Evento reúne setor para debater avanços e desafios

A apresentação dos resultados ocorreu em Belém (PA), durante evento que reuniu representantes do setor produtivo, organizações da sociedade civil e instituições públicas.

A programação incluiu exposição técnica dos dados das auditorias e debates sobre os desafios e perspectivas para o monitoramento da cadeia da soja. Participaram entidades como Amigos da Terra – Amazônia Brasileira, ABIOVE, ANEC, Unigrãos e Instituto Centro de Vida.
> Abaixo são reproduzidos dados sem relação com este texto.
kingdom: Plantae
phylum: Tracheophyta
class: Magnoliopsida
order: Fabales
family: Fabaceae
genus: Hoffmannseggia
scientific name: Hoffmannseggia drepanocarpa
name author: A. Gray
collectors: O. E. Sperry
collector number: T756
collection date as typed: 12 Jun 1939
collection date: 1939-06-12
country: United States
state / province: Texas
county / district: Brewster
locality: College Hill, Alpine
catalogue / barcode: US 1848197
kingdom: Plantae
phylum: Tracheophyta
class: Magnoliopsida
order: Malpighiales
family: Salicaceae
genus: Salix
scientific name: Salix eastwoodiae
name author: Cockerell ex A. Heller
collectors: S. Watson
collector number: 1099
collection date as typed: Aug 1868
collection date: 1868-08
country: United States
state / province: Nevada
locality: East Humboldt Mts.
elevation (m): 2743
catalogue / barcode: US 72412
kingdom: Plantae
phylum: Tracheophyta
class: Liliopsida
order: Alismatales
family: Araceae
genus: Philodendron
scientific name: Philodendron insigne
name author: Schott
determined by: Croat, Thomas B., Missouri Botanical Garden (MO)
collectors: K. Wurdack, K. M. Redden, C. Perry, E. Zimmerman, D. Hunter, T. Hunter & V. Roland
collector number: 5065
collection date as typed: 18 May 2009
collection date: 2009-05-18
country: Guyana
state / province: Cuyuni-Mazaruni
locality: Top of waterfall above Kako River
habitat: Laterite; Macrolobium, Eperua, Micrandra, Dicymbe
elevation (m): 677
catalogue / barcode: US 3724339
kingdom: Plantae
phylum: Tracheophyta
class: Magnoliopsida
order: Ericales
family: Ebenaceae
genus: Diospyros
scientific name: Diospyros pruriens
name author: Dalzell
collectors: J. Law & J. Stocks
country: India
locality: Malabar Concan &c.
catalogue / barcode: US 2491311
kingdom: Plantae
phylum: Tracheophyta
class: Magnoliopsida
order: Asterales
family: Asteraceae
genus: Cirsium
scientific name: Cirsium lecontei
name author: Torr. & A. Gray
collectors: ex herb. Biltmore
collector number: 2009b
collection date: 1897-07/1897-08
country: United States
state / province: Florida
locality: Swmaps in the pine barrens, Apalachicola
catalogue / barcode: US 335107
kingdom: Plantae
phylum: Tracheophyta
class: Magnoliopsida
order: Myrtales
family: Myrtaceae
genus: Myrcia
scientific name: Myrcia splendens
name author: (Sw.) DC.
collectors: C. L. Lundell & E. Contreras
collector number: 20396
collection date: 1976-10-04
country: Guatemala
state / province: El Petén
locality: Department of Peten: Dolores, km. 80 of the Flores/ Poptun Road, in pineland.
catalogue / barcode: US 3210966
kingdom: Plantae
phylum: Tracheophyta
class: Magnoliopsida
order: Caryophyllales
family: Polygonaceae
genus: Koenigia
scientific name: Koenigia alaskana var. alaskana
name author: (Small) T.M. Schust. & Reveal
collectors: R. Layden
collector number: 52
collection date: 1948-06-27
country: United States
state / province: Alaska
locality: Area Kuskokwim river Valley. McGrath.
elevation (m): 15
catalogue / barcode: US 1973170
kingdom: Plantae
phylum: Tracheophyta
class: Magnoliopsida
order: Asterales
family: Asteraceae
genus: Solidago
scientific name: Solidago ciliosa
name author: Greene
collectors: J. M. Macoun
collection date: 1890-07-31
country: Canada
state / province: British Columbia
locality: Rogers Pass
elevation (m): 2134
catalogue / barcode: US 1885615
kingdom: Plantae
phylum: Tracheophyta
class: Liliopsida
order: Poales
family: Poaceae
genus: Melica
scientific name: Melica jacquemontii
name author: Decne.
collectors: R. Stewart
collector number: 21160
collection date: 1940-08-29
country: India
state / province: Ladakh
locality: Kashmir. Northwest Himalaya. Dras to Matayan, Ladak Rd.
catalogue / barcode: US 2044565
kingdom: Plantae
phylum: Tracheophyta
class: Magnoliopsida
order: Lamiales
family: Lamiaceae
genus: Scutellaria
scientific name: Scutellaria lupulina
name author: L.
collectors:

Responsável pela análise técnica e condução das auditorias, o Imaflora também organizou o encontro em parceria com o MPF, reforçando seu papel na promoção da transparência e no aprimoramento contínuo das práticas socioambientais no agronegócio.

Perspectivas para a cadeia da soja

Os resultados do terceiro ciclo indicam que o Protocolo Verde dos Grãos se consolida como um instrumento estratégico para o desenvolvimento sustentável da produção de soja na Amazônia.

Com alta adesão, níveis elevados de conformidade e expansão contínua da rastreabilidade, a iniciativa fortalece a imagem do agronegócio brasileiro e amplia sua competitividade em mercados que exigem cada vez mais responsabilidade socioambiental.